--- Data records ---
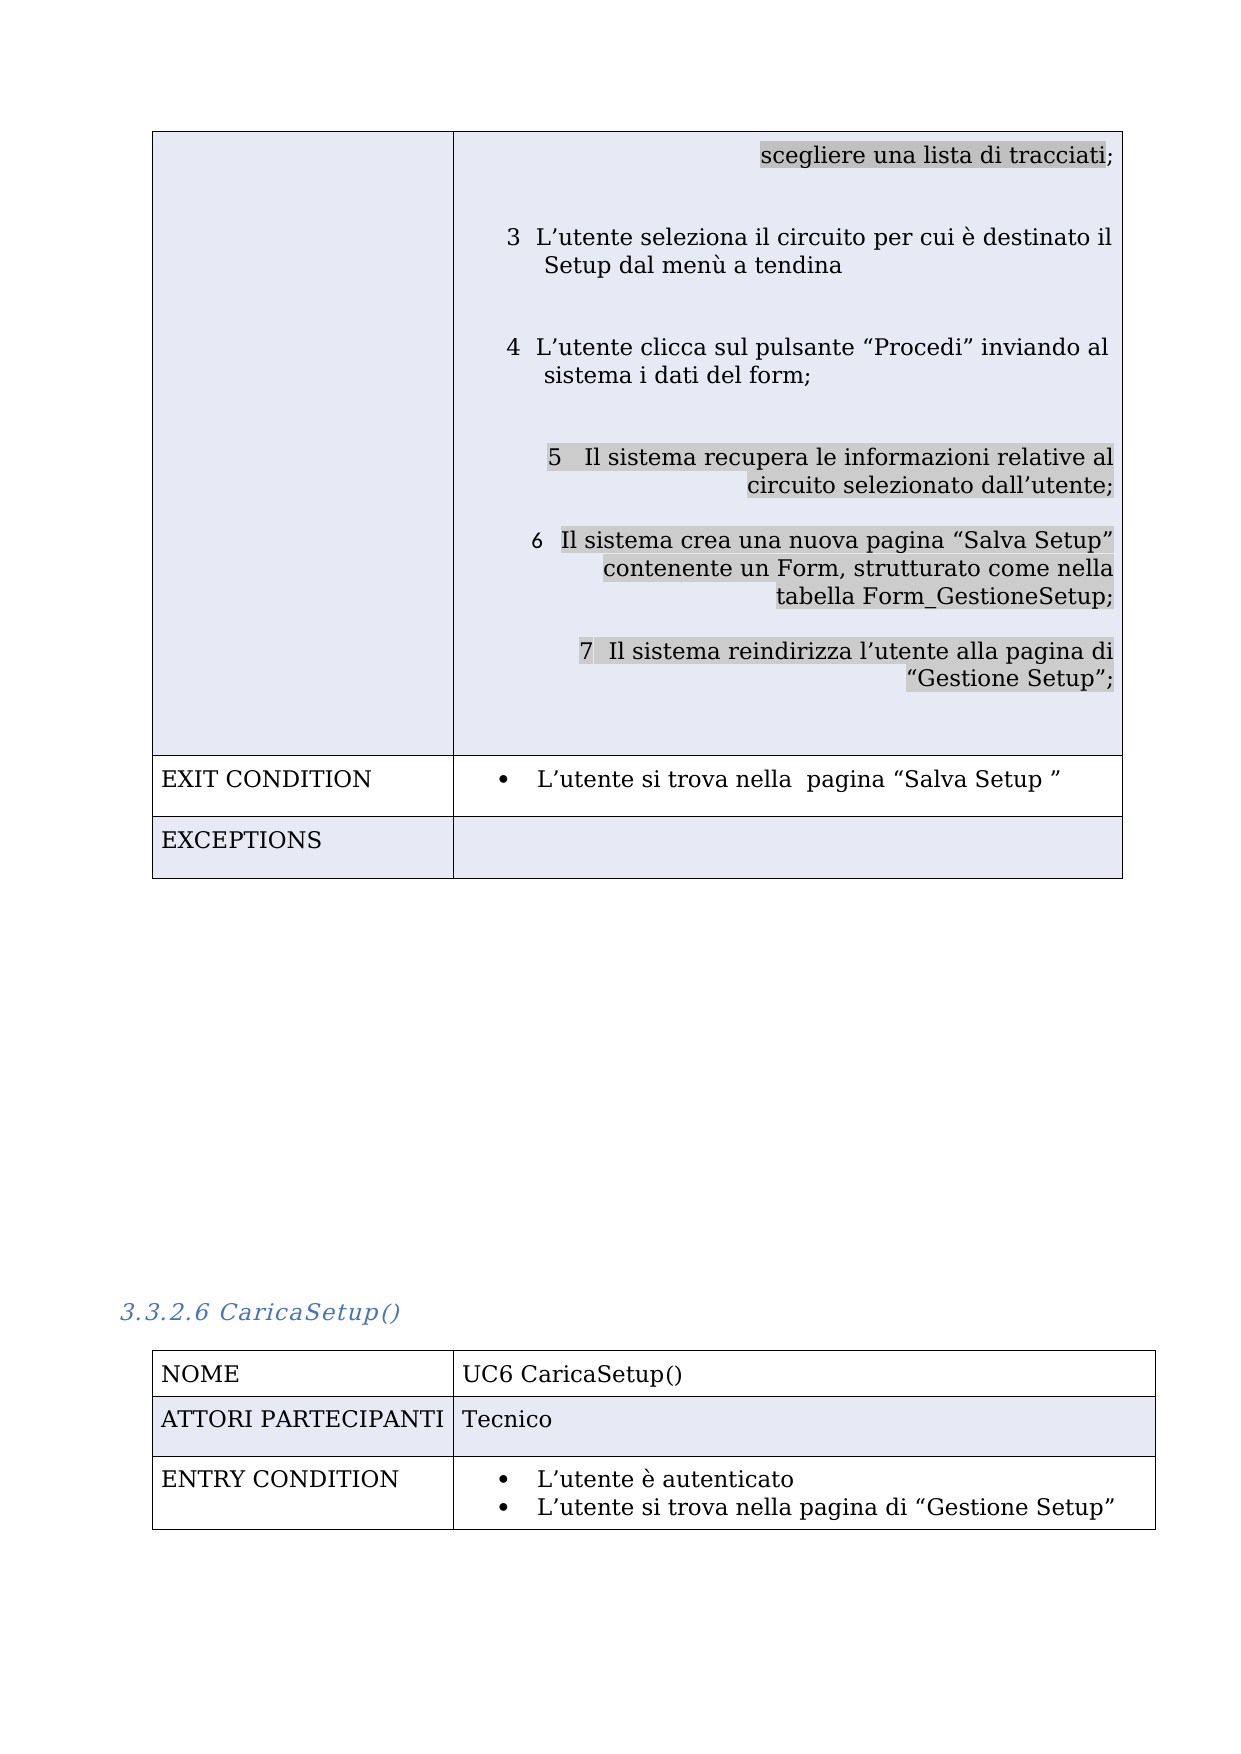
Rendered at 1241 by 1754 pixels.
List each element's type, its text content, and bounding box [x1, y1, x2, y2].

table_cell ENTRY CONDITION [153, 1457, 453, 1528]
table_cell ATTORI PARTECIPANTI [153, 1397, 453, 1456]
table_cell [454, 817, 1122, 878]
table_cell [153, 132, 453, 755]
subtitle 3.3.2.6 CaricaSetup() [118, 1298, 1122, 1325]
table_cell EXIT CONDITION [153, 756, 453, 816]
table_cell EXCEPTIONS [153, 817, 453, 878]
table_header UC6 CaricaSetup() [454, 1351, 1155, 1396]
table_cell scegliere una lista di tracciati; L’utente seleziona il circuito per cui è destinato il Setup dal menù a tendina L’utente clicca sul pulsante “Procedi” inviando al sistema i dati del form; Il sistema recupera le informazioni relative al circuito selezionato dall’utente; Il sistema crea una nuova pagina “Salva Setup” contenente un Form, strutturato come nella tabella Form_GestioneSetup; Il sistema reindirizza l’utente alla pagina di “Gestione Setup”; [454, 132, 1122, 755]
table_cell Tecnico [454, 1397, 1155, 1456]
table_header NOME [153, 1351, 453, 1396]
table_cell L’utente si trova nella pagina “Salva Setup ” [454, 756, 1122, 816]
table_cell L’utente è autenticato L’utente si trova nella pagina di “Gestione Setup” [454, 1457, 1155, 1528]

---

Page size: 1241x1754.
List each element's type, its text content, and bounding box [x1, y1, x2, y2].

--- Do this ---
Quote word for word the part of the first block that begins with the line containing "Rendered at 1241 by 1754 pixels." and ends with the line containing "subtitle 3.3.2.6 CaricaSetup()", including both of those lines.

--- Answer to this problem ---
Rendered at 1241 by 1754 pixels.
List each element's type, its text content, and bounding box [x1, y1, x2, y2].

table_cell ENTRY CONDITION [153, 1457, 453, 1528]
table_cell ATTORI PARTECIPANTI [153, 1397, 453, 1456]
table_cell [454, 817, 1122, 878]
table_cell [153, 132, 453, 755]
subtitle 3.3.2.6 CaricaSetup() [118, 1298, 1122, 1325]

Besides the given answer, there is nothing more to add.